在通用模块里面,先实现一个最基础的Conv+BN+act组合模块,其中的层融合方法借鉴了RepVGG方法:

import numpy as np
import torch.nn as nn
import torch.nn.functional as F
from torch.nn.modules.utils import _pair
import math

def transI_fusebn(kernel, bn):
    gamma = bn.weight
    std = (bn.running_var + bn.eps).sqrt()
    return kernel * ((gamma / std).reshape(-1, 1, 1, 1)), bn.bias - bn.running_mean * gamma / std

def autopad(k, p=None):  # kernel, padding
    # Pad to 'same'
    if p is None:
        p = k // 2 if isinstance(k, int) else [x // 2 for x in k]  # auto-pad
    return p

class ConvBN(nn.Module):
    def __init__(self, c1, c2, k, s, p=None, dilation=1, g=1, act=None, deploy=False):
        super(ConvBN, self).__init__()
        self.deploy = deploy
        if self.deploy:
            self.conv = nn.Conv2d(c1, c2, (k, k), (s, s), autopad(k, p), dilation=_pair(dilation), groups=g, bias=True)
        else:
            self.conv = nn.Conv2d(c1, c2, (k, k), (s, s), autopad(k, p), dilation=_pair(dilation), groups=g, bias=False)
            self.bn = nn.BatchNorm2d(num_features=c2)
        self.act = nn.ReLU(inplace=True) if act is True else (act if isinstance(act, nn.Module) else nn.Identity())

    def forward(self, x):
        if hasattr(self, 'bn'):
            return self.act(self.bn(self.conv(x)))
        else:
            return self.act(self.conv(x))

    def switch_to_deploy(self):
        kernel, bias = transI_fusebn(self.conv.weight, self.bn)
        conv = nn.Conv2d(in_channels=self.conv.in_channels, out_channels=self.conv.out_channels,
                         kernel_size=self.conv.kernel_size,
                         stride=self.conv.stride, padding=self.conv.padding, dilation=self.conv.dilation,
                         groups=self.conv.groups, bias=True)
        conv.weight.data = kernel
        conv.bias.data = bias
        for para in self.parameters():
            para.detach_()
        self.__delattr__('conv')
        self.__delattr__('bn')
        self.conv = conv
        self.deploy = True

class DWConvBN(ConvBN):
    def __init__(self, c1, c2, k=1, s=1, act=True, p=None, deploy=None):
        super(DWConvBN, self).__init__(c1, c2, k, s, g=math.gcd(c1, c2), act=act, p=p, deploy=deploy)

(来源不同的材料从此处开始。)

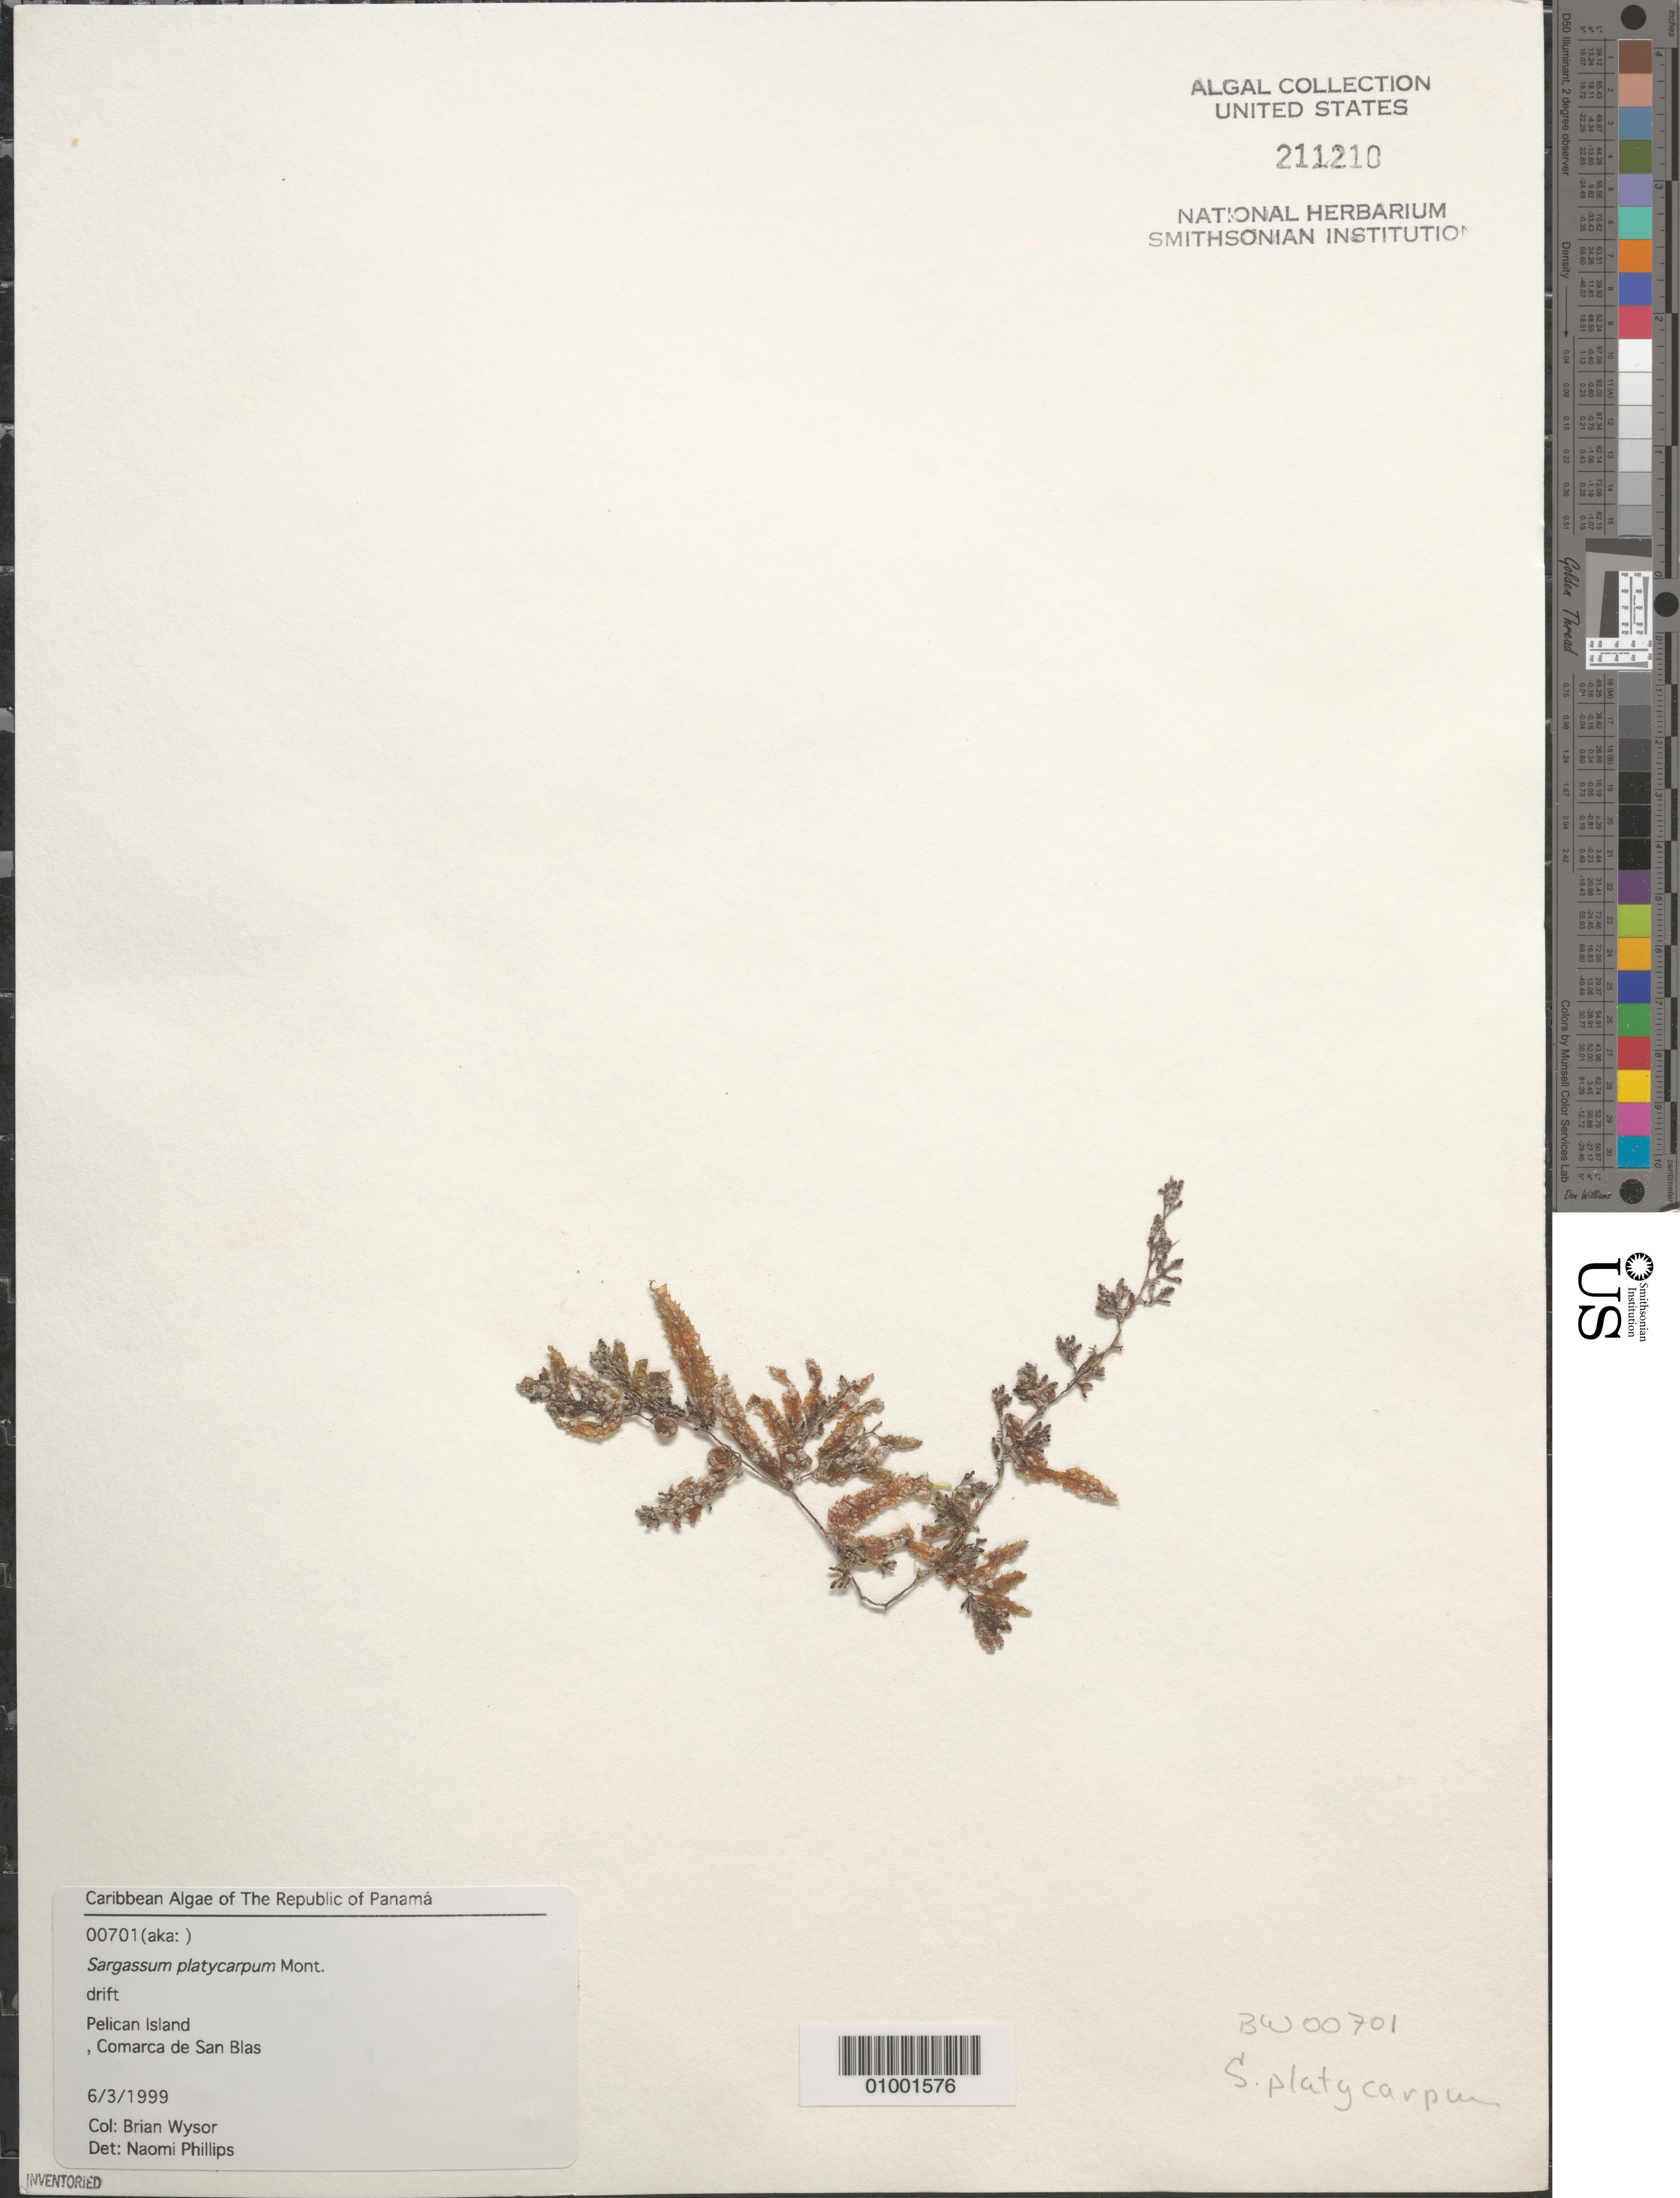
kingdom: Chromista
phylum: Ochrophyta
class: Phaeophyceae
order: Fucales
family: Sargassaceae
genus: Sargassum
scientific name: Sargassum platycarpum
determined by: Phillips, N.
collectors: B. Wysor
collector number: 00701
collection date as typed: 03 Jun 1999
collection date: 1999-06-03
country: Panama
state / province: Kuna Yala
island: Pelican Island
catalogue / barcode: US 211210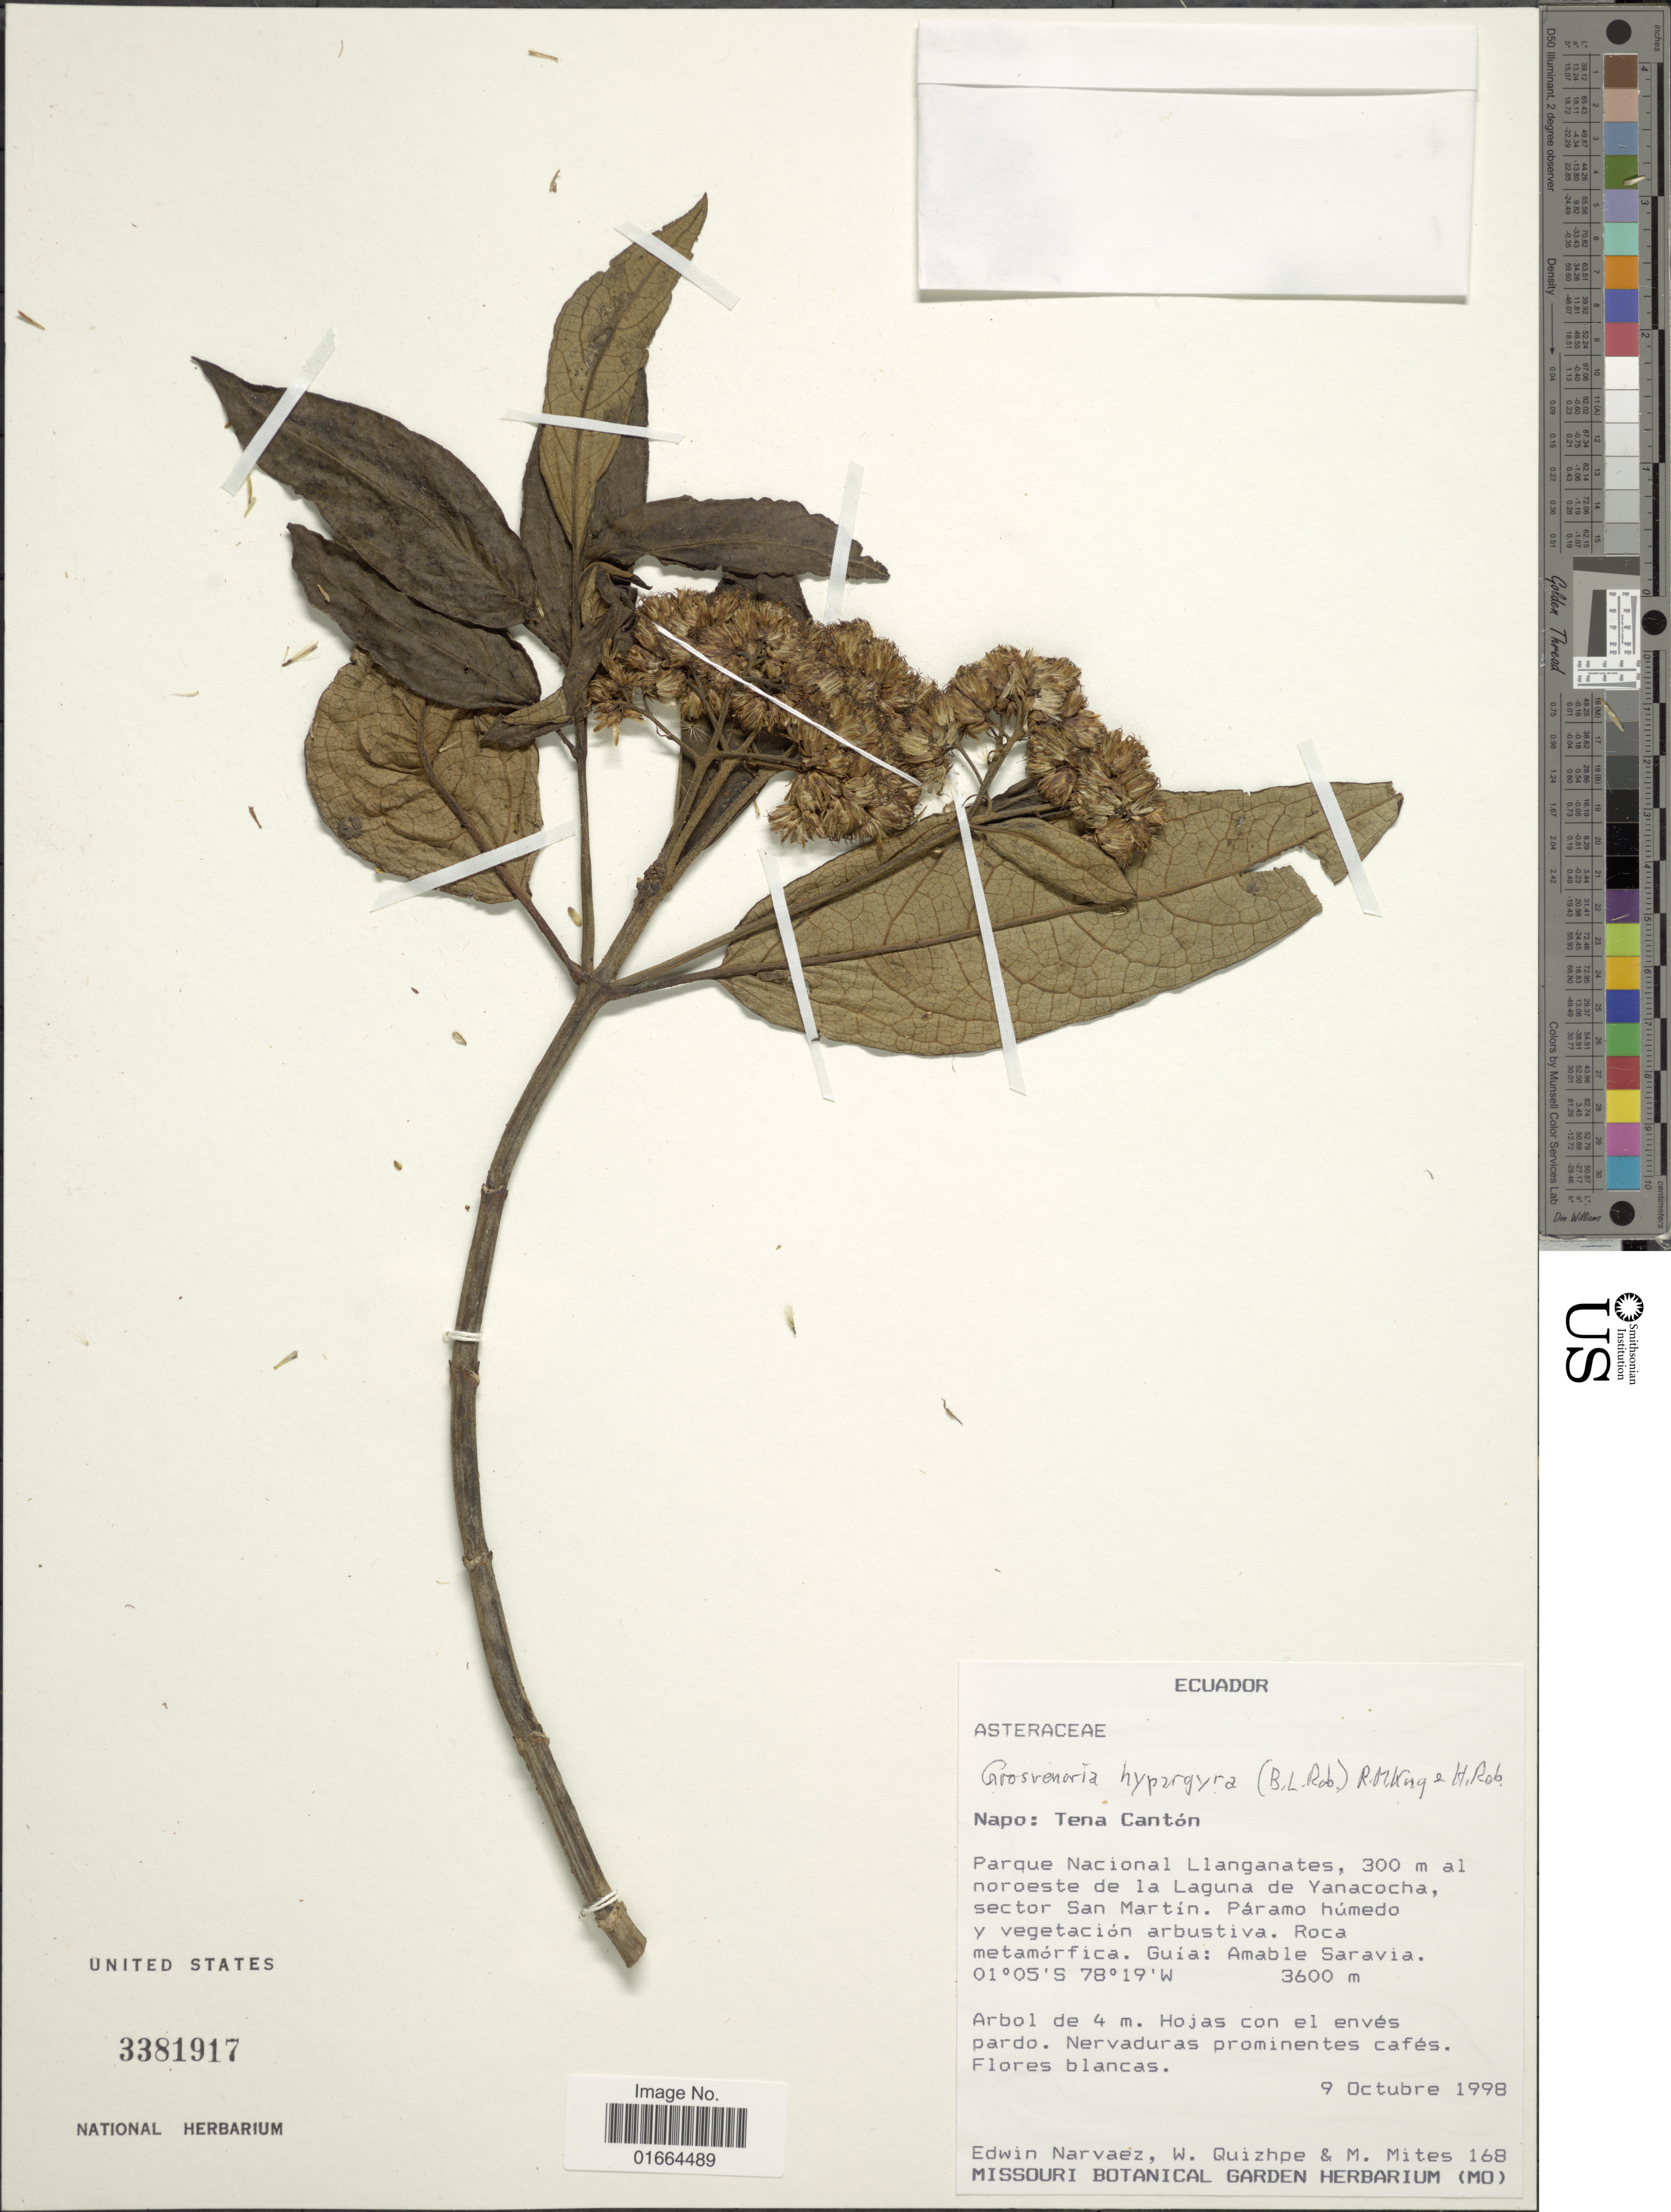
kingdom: Plantae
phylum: Tracheophyta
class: Magnoliopsida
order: Asterales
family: Asteraceae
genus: Grosvenoria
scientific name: Grosvenoria rimbachii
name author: (B.L. Rob.) R.M. King & H. Rob.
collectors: E. Narváez, W. Quizhpe & M. Mites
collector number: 168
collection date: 1998-10-09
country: Ecuador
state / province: Napo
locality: Tena Canton, Parque Nacional Llanganates, 300 m al noroeste de la Laguna de Yanacocha, sector San Martin, Paramo humedo y vegetacion arbustiva, Guia: Amable Saravia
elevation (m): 3600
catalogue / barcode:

然后就可以用这些基本的层去搭建想要的网络,以搭建一个类VGG的串联结构为例:

搭建模型最关键的步骤就将模型拆解成一个个模块,比如ConvBN可以看作是模型中最基本的组成,然后我们想要搭建一个由多个ConvBN串联起来,中间插入池化层作下采样,最终实现32倍下采样后分类的网络,那么就将整个网络拆解成由N个ConvBN加一个池化下采样组成的Baseblock搭建而成,实现这个Baseblock:

from .common_module import ConvBN  
import torch.nn as nn

class Baseblock(nn.Module):
    def __init__(self, c1, c2, s=1, act=True, n=1, downsample=True, group=1, deploy=False):
        super(Baseblock, self).__init__()
        self.deploy = deploy

        self.convbn = nn.Sequential(
            ConvBN(c1, c2, 3, 1, act=act,g=group, deploy=self.deploy) for _ in range(n)
            )
        if downsample:
            self.maxp = nn.MaxPool2d(3, s, ceil_mode=True)

    def forward(self, x):
        x = self.convbn(x)
        if hasattr(self, 'maxp'):
            x = self.maxp(x)
        return x

    def switch_to_deploy(self):
        for _, child in self.named_children():
            if hasattr(child, 'switch_to_deploy'):
                child.switch_to_deploy()
        self.deploy = True

最终在将Baseblock按照规则拼接起来,实现一个完整的网络:

class SampleNet(nn.Module):
    def __init__(self,
                num_classes=3,
                inner_channels=[3, 16, 64, 128, 256, 256],
                strides=[2, 2, 2, 2, 2],
                out_indices=[1, 2, 3, 4],
                dw_conv=False,
                frozen_stages=-1,
                include_top=True,
                deploy=False,
                pretrained=None
                ):
        super(SampleNet, self).__init__()
        self.deploy = deploy
        self.dw_conv = dw_conv
        self.frozen_stages = frozen_stages
        self.out_indices = out_indices
        self.include_top = include_top

        self.layers = []
        for i, (c, s) in enumerate(zip(inner_channels, strides)):
            
            layer = Baseblock(c1=c, c2=inner_channels[i+1], s=s, n=1, act=True, downsample=True, deploy=self.deploy)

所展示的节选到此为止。